- **Problem to solve**
Nothing but the text of the records should come back; copy it exactly and leave the pictures out.

(Beginning of Records for the exercise)

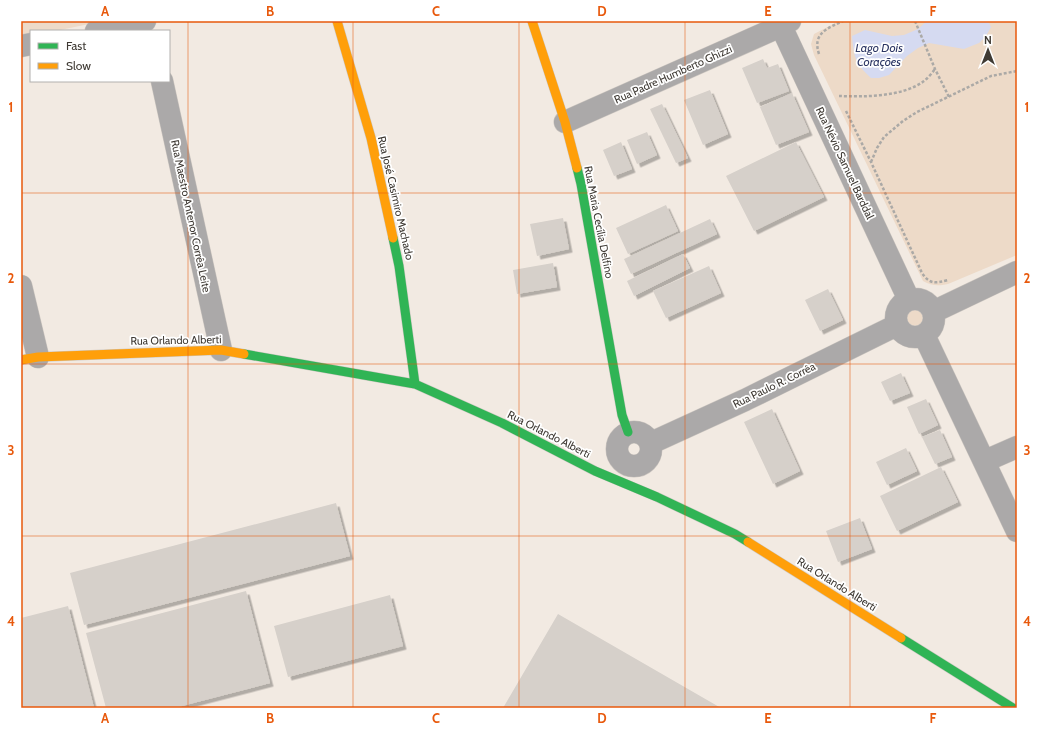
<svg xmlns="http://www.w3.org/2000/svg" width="1038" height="729" font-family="Cabin,sans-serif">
<defs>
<filter id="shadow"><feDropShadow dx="3.5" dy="3.5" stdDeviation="0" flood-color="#0004"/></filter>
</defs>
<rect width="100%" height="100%" fill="#f2eae2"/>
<path fill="#eddac8" d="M21,21H104L55,31H31V36L21,38Z
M839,21H1017V255L948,284C938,286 932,286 923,281L814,55L811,44L814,34Z
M900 318a15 15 0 1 1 30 0a15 15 0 1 1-30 0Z"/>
<path fill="#d5daf1" d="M927,21H988L991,27L986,36L979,43L964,49L929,43L918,48L907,56L889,75L879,78H871C855,63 854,58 852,36L865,30L892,36L904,35L918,29Z"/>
<path fill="#d6d0ca" filter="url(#shadow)" d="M763,59L767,68L778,64L789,91L757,103L742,68Z
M710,90L728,134L703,145L684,100Z
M792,93L809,132L776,145L760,107Z
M662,104L688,158L676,163L650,109Z
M647,132L657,155L637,164L627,140Z
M621,142L632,169L614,176L603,150Z
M796,142L824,197L754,231L726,176Z
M666,205L678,231L628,254L616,228Z
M563,218L569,249L537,256L530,224Z
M710,219L717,234L631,274L624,259Z
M683,254L690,268L634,296L627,281Z
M553,263L557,287L517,294L513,270Z
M709,266L721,293L666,318L653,291Z
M828,289L843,320L820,331L805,300Z
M901,373L910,393L890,401L881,382Z
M926,399L938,425L919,434L907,407Z
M772,409L800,471L773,484L744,422Z
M940,430L952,457L935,464L922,437Z
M906,448L917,471L887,485L876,462Z
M941,467L958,502L897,531L880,496Z
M336,503L350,556L84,625L70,573Z
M860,518L872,549L838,562L826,531Z
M246,591L270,683L174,708H106L86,633Z
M390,595L403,646L288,677L274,626Z
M68,606L94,708H21V618Z
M558,614L721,708H503Z"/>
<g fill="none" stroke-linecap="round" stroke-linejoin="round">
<g stroke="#cdc7c1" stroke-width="23">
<path id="street" d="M775,21L781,26L909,300
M96,31L145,21
M21,46L31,44
M162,81L221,350
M565,122L781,26L790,21
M21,286L38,357
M896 318a19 19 0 1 1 38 0a19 19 0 1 1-38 0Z
M933,312L1017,272
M924,335L1017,531
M617 449a17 17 0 1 1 34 0a17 17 0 1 1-34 0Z
M651,443L745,400L897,325
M985,461L1017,447"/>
</g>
<g stroke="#cdc7c1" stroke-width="10">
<path id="fast" d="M577,168L581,184L622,415L628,432
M393,238L399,266L415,384
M244,354L415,384L502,423L595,471L657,497L735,534L748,542
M901,638L1013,708"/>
</g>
<g stroke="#cdc7c1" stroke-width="10">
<path id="slow" d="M337,21L371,138L393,238
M532,21L565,122L577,168
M21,360L38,357L221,350L244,354
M748,542L901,638"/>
</g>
<path stroke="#aba9a6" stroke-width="2.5" stroke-dasharray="3 2" stroke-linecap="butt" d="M915,21L935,69L949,97
M819,54C812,33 828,28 843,21
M839,96C864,97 903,97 924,81C928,78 932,73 935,69
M846,111L871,162L922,273C930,285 936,283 948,280
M871,162L877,148L884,137L903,121L917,112L991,76L1017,71"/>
<use href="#street" stroke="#aba9a9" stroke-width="22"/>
<use href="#fast" stroke="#30b455" stroke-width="9"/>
<use href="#slow" stroke="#ff9f0a" stroke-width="9"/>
</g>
<path fill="none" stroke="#e8590c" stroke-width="1" stroke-opacity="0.55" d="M188,21V708M353,21V708M519,21V708M685,21V708M850,21V708M21,193H1017M21,364H1017M21,536H1017"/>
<g text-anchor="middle" stroke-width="3.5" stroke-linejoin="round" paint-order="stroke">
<g font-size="11" fill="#3f3a34" stroke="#fff">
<text transform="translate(673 74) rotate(-24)" y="4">Rua Padre Humberto Ghizzi</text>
<text transform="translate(845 163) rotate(65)" y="4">Rua Névio Samuel Barddal</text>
<text transform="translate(396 198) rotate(77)" y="4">Rua José Casimiro Machado</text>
<text transform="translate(191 216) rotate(78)" y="4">Rua Maestro Antenor Corrêa Leite</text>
<text transform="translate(599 222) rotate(79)" y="4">Rua Maria Cecília Delfino</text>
<text transform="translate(176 340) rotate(-1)" y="4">Rua Orlando Alberti</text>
<text transform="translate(774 385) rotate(-26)" y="4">Rua Paulo R. Corrêa</text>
<text transform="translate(549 434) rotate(27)" y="4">Rua Orlando Alberti</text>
<text transform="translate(837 584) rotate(32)" y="4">Rua Orlando Alberti</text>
</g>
<g font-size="12" font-style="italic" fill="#2b3563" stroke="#fff">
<text x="879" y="52">Lago Dois<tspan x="879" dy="14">Corações</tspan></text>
</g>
</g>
<rect width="1038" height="729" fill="none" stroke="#ffffff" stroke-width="44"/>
<rect x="30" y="30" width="140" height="52" fill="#ffffff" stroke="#b2b0ae"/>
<rect x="38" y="43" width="20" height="6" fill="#30b455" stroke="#b2b0ae"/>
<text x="66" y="50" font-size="12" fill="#3f3a34">Fast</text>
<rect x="38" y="63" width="20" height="6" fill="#ff9f0a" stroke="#b2b0ae"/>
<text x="66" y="70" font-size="12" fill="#3f3a34">Slow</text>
<g transform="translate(988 50)" stroke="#ffffff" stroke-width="3" paint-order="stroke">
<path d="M0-3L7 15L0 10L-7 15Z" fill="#3f3a34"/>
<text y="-6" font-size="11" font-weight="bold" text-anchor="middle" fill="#3f3a34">N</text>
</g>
<rect x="22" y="22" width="994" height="685" fill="none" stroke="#e8590c" stroke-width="1.5"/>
<g font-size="13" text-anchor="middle" font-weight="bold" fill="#e8590c">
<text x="105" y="16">A</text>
<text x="270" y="16">B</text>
<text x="436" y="16">C</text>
<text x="602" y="16">D</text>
<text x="768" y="16">E</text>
<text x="933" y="16">F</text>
<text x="11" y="112">1</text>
<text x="1027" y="112">1</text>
<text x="11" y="283">2</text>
<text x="1027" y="283">2</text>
<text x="11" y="455">3</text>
<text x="1027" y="455">3</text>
<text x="11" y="626">4</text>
<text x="1027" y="626">4</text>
<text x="105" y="723">A</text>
<text x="270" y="723">B</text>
<text x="436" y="723">C</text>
<text x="602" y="723">D</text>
<text x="768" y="723">E</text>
<text x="933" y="723">F</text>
</g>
</svg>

(End of Records for the exercise)

- **Task result**
<svg xmlns="http://www.w3.org/2000/svg" width="1038" height="729" font-family="Cabin,sans-serif">
<defs>
<filter id="shadow"><feDropShadow dx="3.5" dy="3.5" stdDeviation="0" flood-color="#0004"/></filter>
</defs>
<rect width="100%" height="100%" fill="#f2eae2"/>
<path fill="#eddac8" d="M21,21H104L55,31H31V36L21,38Z
M839,21H1017V255L948,284C938,286 932,286 923,281L814,55L811,44L814,34Z
M900 318a15 15 0 1 1 30 0a15 15 0 1 1-30 0Z"/>
<path fill="#d5daf1" d="M927,21H988L991,27L986,36L979,43L964,49L929,43L918,48L907,56L889,75L879,78H871C855,63 854,58 852,36L865,30L892,36L904,35L918,29Z"/>
<path fill="#d6d0ca" filter="url(#shadow)" d="M763,59L767,68L778,64L789,91L757,103L742,68Z
M710,90L728,134L703,145L684,100Z
M792,93L809,132L776,145L760,107Z
M662,104L688,158L676,163L650,109Z
M647,132L657,155L637,164L627,140Z
M621,142L632,169L614,176L603,150Z
M796,142L824,197L754,231L726,176Z
M666,205L678,231L628,254L616,228Z
M563,218L569,249L537,256L530,224Z
M710,219L717,234L631,274L624,259Z
M683,254L690,268L634,296L627,281Z
M553,263L557,287L517,294L513,270Z
M709,266L721,293L666,318L653,291Z
M828,289L843,320L820,331L805,300Z
M901,373L910,393L890,401L881,382Z
M926,399L938,425L919,434L907,407Z
M772,409L800,471L773,484L744,422Z
M940,430L952,457L935,464L922,437Z
M906,448L917,471L887,485L876,462Z
M941,467L958,502L897,531L880,496Z
M336,503L350,556L84,625L70,573Z
M860,518L872,549L838,562L826,531Z
M246,591L270,683L174,708H106L86,633Z
M390,595L403,646L288,677L274,626Z
M68,606L94,708H21V618Z
M558,614L721,708H503Z"/>
<g fill="none" stroke-linecap="round" stroke-linejoin="round">
<g stroke="#cdc7c1" stroke-width="23">
<path id="street" d="M775,21L781,26L909,300
M96,31L145,21
M21,46L31,44
M162,81L221,350
M565,122L781,26L790,21
M21,286L38,357
M896 318a19 19 0 1 1 38 0a19 19 0 1 1-38 0Z
M933,312L1017,272
M924,335L1017,531
M617 449a17 17 0 1 1 34 0a17 17 0 1 1-34 0Z
M651,443L745,400L897,325
M985,461L1017,447"/>
</g>
<g stroke="#cdc7c1" stroke-width="10">
<path id="fast" d="M577,168L581,184L622,415L628,432
M393,238L399,266L415,384
M244,354L415,384L502,423L595,471L657,497L735,534L748,542
M901,638L1013,708"/>
</g>
<g stroke="#cdc7c1" stroke-width="10">
<path id="slow" d="M337,21L371,138L393,238
M532,21L565,122L577,168
M21,360L38,357L221,350L244,354
M748,542L901,638"/>
</g>
<path stroke="#aba9a6" stroke-width="2.5" stroke-dasharray="3 2" stroke-linecap="butt" d="M915,21L935,69L949,97
M819,54C812,33 828,28 843,21
M839,96C864,97 903,97 924,81C928,78 932,73 935,69
M846,111L871,162L922,273C930,285 936,283 948,280
M871,162L877,148L884,137L903,121L917,112L991,76L1017,71"/>
<use href="#street" stroke="#aba9a9" stroke-width="22"/>
<use href="#fast" stroke="#30b455" stroke-width="9"/>
<use href="#slow" stroke="#ff9f0a" stroke-width="9"/>
</g>
<path fill="none" stroke="#e8590c" stroke-width="1" stroke-opacity="0.55" d="M188,21V708M353,21V708M519,21V708M685,21V708M850,21V708M21,193H1017M21,364H1017M21,536H1017"/>
<g text-anchor="middle" stroke-width="3.5" stroke-linejoin="round" paint-order="stroke">
<g font-size="11" fill="#3f3a34" stroke="#fff">
<text transform="translate(673 74) rotate(-24)" y="4">Rua Padre Humberto Ghizzi</text>
<text transform="translate(845 163) rotate(65)" y="4">Rua Névio Samuel Barddal</text>
<text transform="translate(396 198) rotate(77)" y="4">Rua José Casimiro Machado</text>
<text transform="translate(191 216) rotate(78)" y="4">Rua Maestro Antenor Corrêa Leite</text>
<text transform="translate(599 222) rotate(79)" y="4">Rua Maria Cecília Delfino</text>
<text transform="translate(176 340) rotate(-1)" y="4">Rua Orlando Alberti</text>
<text transform="translate(774 385) rotate(-26)" y="4">Rua Paulo R. Corrêa</text>
<text transform="translate(549 434) rotate(27)" y="4">Rua Orlando Alberti</text>
<text transform="translate(837 584) rotate(32)" y="4">Rua Orlando Alberti</text>
</g>
<g font-size="12" font-style="italic" fill="#2b3563" stroke="#fff">
<text x="879" y="52">Lago Dois<tspan x="879" dy="14">Corações</tspan></text>
</g>
</g>
<rect width="1038" height="729" fill="none" stroke="#ffffff" stroke-width="44"/>
<rect x="30" y="30" width="140" height="52" fill="#ffffff" stroke="#b2b0ae"/>
<rect x="38" y="43" width="20" height="6" fill="#30b455" stroke="#b2b0ae"/>
<text x="66" y="50" font-size="12" fill="#3f3a34">Fast</text>
<rect x="38" y="63" width="20" height="6" fill="#ff9f0a" stroke="#b2b0ae"/>
<text x="66" y="70" font-size="12" fill="#3f3a34">Slow</text>
<g transform="translate(988 50)" stroke="#ffffff" stroke-width="3" paint-order="stroke">
<path d="M0-3L7 15L0 10L-7 15Z" fill="#3f3a34"/>
<text y="-6" font-size="11" font-weight="bold" text-anchor="middle" fill="#3f3a34">N</text>
</g>
<rect x="22" y="22" width="994" height="685" fill="none" stroke="#e8590c" stroke-width="1.5"/>
<g font-size="13" text-anchor="middle" font-weight="bold" fill="#e8590c">
<text x="105" y="16">A</text>
<text x="270" y="16">B</text>
<text x="436" y="16">C</text>
<text x="602" y="16">D</text>
<text x="768" y="16">E</text>
<text x="933" y="16">F</text>
<text x="11" y="112">1</text>
<text x="1027" y="112">1</text>
<text x="11" y="283">2</text>
<text x="1027" y="283">2</text>
<text x="11" y="455">3</text>
<text x="1027" y="455">3</text>
<text x="11" y="626">4</text>
<text x="1027" y="626">4</text>
<text x="105" y="723">A</text>
<text x="270" y="723">B</text>
<text x="436" y="723">C</text>
<text x="602" y="723">D</text>
<text x="768" y="723">E</text>
<text x="933" y="723">F</text>
</g>
</svg>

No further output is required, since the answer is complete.